The 1960 Olympic Winter Games were held in Squaw Valley, a remote site in the Sierra Nevada Mountains, USA. When Alexander Cushing put forward the town’s bid to the International Olympic Committee in 1955, the resort did not even exist! He was the only inhabitant and homeowner in the whole place (300km from San Francisco and 1,900m above sea level). With absolutely no facilities, everything from skating rinks to ski runs, lifts and lodging had to be built from scratch.

The organising committee refused to build a bobsled run because only nine nations had indicated an intention to take part. This created huge controversy prior to the Games. It was the only time that bobsledding was not included on the Olympic program.

For the first time, women competed in speed skating and the Soviet school teacher, Lydia Skoblikova clinched two of the medals. She became the first winter athlete to win six career gold medals.

A new sport, biathlon (a combination of cross-country skiing and shooting) was added to the Olympic program. The first race was won by Klas Lestander of Sweden.
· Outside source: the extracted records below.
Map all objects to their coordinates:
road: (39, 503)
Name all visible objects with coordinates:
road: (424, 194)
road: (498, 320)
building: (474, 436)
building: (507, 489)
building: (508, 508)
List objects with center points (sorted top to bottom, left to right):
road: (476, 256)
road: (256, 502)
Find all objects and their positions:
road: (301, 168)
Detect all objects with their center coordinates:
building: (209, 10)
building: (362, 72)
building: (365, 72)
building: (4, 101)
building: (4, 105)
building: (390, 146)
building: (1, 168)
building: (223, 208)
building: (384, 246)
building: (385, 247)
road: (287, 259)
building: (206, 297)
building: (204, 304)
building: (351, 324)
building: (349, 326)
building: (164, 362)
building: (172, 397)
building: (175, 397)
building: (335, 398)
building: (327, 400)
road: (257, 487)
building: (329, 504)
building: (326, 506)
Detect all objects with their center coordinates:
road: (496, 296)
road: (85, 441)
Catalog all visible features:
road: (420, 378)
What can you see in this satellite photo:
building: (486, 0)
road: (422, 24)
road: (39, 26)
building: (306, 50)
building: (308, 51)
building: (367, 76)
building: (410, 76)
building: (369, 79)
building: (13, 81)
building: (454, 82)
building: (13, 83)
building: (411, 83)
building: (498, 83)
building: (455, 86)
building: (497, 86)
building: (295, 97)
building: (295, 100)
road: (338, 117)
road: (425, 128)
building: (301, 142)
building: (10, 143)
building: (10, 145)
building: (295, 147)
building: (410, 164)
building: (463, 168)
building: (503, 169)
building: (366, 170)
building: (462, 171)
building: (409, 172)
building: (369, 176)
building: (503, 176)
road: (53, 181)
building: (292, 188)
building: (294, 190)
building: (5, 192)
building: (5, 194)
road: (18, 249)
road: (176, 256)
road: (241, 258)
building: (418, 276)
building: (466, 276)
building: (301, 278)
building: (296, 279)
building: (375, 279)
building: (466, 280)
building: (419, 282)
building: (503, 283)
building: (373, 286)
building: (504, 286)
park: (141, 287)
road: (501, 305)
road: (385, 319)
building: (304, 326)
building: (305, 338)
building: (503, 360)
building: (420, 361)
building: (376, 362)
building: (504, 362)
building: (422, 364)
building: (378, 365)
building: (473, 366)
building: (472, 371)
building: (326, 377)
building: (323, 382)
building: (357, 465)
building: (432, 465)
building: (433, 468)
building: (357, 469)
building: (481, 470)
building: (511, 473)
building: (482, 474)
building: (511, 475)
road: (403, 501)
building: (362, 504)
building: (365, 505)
At the age of 35, Finnish cross-country skier Veikko Hakulinen had already won two gold medals, but his most memorable Olympic exploit was yet to come. As the anchor of the Finnish relay team, he took off 20 seconds after Norway's Brusveen, winner of the 15km race. One hundred metres from the finish line, he took the lead to win by one metre.

Male speed skater Yevgeny Grishin gained victories in the 500m and the 1,500m, just as he had in 1956. By far the biggest surprise of the Games was the championship victory by United States ice hockey team, upsetting both Canada and the USSR.